## WHAT THIS TASK INVOLVES
Count how many lines in the entries below contain the string "above". Give only that number.

### SUPPLIED DATA

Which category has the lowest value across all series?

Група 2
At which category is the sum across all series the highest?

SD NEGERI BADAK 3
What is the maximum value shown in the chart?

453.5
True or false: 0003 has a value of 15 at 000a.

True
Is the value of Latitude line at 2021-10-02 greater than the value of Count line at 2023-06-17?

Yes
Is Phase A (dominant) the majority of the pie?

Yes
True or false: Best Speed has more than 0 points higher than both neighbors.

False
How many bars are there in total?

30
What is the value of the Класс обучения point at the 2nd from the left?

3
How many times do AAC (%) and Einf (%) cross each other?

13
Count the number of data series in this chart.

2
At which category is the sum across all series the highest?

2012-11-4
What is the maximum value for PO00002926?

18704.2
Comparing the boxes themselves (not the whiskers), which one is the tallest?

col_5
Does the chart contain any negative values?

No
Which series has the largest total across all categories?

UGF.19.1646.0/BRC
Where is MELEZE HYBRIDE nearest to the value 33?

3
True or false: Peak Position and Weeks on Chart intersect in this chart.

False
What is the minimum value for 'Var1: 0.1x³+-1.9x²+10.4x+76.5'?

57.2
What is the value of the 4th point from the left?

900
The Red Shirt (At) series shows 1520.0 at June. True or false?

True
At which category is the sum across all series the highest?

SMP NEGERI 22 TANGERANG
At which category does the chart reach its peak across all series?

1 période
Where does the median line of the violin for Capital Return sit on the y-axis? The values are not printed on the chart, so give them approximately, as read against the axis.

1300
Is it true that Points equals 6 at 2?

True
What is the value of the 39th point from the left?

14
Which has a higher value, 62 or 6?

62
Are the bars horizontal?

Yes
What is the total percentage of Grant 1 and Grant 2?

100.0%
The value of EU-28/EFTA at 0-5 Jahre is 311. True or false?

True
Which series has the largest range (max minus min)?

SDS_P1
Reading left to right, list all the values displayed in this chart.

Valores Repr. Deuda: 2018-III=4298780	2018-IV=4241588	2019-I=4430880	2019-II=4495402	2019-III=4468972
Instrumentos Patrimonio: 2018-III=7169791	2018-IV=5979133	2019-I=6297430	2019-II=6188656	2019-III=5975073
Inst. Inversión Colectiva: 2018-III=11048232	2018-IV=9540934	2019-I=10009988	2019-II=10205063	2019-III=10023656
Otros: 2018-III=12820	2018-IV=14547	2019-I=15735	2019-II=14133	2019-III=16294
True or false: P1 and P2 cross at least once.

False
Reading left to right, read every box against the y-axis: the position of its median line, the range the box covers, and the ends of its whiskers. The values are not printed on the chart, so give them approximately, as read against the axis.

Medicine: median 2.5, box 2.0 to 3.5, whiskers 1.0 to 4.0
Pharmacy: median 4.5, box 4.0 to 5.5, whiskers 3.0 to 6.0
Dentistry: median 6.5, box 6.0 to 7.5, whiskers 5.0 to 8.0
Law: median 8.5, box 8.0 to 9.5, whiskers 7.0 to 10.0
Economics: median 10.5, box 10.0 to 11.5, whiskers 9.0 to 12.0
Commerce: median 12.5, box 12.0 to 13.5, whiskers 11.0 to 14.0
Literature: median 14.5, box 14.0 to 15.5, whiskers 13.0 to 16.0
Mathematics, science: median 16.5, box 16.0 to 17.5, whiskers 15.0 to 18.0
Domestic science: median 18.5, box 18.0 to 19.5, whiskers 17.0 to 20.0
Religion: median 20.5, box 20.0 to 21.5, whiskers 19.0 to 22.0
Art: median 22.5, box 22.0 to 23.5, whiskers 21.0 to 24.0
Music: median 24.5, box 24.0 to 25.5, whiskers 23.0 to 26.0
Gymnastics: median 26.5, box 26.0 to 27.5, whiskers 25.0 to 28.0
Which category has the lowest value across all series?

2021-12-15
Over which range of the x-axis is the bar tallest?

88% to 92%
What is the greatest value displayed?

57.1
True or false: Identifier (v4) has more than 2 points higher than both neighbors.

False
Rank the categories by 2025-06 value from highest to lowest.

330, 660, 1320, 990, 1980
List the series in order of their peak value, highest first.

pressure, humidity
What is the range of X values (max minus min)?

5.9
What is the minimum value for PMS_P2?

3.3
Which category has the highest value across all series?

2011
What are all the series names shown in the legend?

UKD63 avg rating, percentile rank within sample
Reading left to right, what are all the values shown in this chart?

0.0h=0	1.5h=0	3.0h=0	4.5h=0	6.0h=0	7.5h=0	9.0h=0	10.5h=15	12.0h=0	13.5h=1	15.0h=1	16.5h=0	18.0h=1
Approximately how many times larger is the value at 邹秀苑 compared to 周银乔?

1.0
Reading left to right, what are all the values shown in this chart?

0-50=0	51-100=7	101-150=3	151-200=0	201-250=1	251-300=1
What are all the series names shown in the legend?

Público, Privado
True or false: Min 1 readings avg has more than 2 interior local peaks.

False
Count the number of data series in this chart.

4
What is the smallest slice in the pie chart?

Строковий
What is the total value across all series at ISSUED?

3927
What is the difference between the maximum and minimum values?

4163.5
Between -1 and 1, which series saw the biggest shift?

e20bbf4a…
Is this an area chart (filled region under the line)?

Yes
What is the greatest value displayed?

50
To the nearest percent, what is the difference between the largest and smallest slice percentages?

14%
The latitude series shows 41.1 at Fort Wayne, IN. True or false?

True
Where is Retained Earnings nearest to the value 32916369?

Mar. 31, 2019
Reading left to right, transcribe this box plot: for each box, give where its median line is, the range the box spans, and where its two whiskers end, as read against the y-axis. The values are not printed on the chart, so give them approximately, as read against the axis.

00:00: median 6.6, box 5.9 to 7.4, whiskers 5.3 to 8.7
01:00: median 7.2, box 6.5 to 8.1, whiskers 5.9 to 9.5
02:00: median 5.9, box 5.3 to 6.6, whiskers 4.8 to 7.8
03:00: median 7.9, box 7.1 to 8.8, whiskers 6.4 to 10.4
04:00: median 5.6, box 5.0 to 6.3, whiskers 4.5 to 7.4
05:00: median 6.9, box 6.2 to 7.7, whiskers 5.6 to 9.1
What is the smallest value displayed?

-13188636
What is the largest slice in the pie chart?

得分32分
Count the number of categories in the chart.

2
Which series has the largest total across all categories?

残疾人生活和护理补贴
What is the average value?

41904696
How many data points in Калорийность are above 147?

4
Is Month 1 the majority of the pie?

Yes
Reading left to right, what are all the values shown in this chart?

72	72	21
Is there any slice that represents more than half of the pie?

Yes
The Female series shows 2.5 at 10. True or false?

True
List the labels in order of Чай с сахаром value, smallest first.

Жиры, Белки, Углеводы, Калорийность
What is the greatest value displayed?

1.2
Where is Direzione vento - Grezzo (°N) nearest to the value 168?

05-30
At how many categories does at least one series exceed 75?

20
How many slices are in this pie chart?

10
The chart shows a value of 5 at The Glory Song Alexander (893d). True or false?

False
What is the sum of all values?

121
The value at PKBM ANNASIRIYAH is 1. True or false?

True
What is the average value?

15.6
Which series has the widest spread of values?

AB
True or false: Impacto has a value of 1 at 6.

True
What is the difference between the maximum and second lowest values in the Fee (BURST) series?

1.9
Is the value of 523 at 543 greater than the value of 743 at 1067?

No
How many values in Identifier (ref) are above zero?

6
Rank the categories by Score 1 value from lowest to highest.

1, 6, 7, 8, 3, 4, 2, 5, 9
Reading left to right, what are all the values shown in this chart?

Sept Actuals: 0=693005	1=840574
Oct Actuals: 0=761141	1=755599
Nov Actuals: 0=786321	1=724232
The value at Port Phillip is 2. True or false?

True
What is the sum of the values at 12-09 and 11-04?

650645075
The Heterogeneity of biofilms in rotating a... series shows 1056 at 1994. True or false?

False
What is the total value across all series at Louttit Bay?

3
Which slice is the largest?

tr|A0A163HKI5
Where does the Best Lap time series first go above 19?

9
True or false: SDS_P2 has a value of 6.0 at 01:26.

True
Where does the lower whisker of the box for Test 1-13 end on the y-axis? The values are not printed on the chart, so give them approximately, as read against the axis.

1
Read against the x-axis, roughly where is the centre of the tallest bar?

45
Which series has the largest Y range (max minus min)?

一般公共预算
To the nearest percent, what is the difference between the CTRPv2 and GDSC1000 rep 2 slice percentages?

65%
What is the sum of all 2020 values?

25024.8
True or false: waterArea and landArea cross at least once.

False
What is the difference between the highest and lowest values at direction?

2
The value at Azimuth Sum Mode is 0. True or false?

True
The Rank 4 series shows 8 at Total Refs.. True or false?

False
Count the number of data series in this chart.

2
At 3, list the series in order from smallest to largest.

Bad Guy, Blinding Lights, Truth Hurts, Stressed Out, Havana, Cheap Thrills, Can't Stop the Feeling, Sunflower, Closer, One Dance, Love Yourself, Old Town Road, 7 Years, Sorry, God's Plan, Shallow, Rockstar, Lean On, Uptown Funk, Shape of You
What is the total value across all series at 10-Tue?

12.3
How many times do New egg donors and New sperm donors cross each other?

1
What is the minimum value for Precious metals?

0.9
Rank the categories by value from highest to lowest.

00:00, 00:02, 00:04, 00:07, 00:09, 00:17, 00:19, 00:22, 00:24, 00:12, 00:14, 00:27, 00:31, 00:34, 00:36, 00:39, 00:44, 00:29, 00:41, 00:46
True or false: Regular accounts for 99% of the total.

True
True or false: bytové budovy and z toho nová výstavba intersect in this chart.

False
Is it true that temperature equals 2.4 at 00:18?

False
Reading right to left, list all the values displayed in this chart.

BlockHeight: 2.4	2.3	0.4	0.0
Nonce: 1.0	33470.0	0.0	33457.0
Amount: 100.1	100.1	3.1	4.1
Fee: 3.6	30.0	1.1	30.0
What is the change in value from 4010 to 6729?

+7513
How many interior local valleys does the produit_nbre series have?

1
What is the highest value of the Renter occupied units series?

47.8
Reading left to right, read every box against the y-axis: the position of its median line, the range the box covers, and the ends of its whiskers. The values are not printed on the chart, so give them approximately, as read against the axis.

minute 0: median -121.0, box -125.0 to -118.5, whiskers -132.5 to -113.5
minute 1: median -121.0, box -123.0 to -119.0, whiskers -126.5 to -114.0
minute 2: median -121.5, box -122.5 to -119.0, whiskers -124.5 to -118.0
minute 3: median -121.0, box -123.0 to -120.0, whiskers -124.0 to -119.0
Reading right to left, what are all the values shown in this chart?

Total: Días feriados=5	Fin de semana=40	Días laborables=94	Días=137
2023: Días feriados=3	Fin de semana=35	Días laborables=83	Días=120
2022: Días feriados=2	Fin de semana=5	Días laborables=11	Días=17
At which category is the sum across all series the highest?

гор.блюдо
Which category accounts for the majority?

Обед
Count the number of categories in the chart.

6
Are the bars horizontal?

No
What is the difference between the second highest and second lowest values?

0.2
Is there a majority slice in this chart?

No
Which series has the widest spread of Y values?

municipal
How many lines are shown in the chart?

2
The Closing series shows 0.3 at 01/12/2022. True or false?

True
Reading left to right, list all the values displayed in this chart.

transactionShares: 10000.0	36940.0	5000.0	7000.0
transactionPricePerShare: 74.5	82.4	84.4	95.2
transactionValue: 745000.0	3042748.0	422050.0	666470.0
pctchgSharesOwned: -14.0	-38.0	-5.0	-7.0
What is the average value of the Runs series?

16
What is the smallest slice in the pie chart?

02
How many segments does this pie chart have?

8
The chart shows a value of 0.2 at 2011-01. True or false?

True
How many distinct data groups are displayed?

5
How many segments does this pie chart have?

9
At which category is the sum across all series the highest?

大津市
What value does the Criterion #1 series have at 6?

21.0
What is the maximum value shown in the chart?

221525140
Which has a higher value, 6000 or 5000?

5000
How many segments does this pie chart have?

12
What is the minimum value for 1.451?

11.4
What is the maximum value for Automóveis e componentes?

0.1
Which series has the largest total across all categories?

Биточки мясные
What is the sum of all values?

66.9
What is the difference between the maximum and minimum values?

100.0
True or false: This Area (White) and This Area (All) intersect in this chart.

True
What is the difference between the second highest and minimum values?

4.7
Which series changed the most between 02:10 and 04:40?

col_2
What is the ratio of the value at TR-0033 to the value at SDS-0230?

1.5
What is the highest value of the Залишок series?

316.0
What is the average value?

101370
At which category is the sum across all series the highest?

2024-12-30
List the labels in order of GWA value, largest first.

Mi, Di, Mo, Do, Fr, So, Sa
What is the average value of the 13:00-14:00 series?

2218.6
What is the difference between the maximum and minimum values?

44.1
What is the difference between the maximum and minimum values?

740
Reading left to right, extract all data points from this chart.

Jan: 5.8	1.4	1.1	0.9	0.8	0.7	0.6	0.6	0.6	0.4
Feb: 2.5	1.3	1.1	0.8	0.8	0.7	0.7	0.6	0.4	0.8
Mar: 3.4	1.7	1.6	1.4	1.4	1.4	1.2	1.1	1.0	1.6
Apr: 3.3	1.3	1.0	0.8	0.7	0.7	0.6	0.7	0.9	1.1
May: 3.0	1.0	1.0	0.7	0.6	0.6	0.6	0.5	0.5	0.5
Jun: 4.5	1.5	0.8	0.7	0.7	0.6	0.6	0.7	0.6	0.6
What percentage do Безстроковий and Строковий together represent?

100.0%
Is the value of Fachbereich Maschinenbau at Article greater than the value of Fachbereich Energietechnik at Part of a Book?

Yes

######

## ANSWER FOR THE TASK
3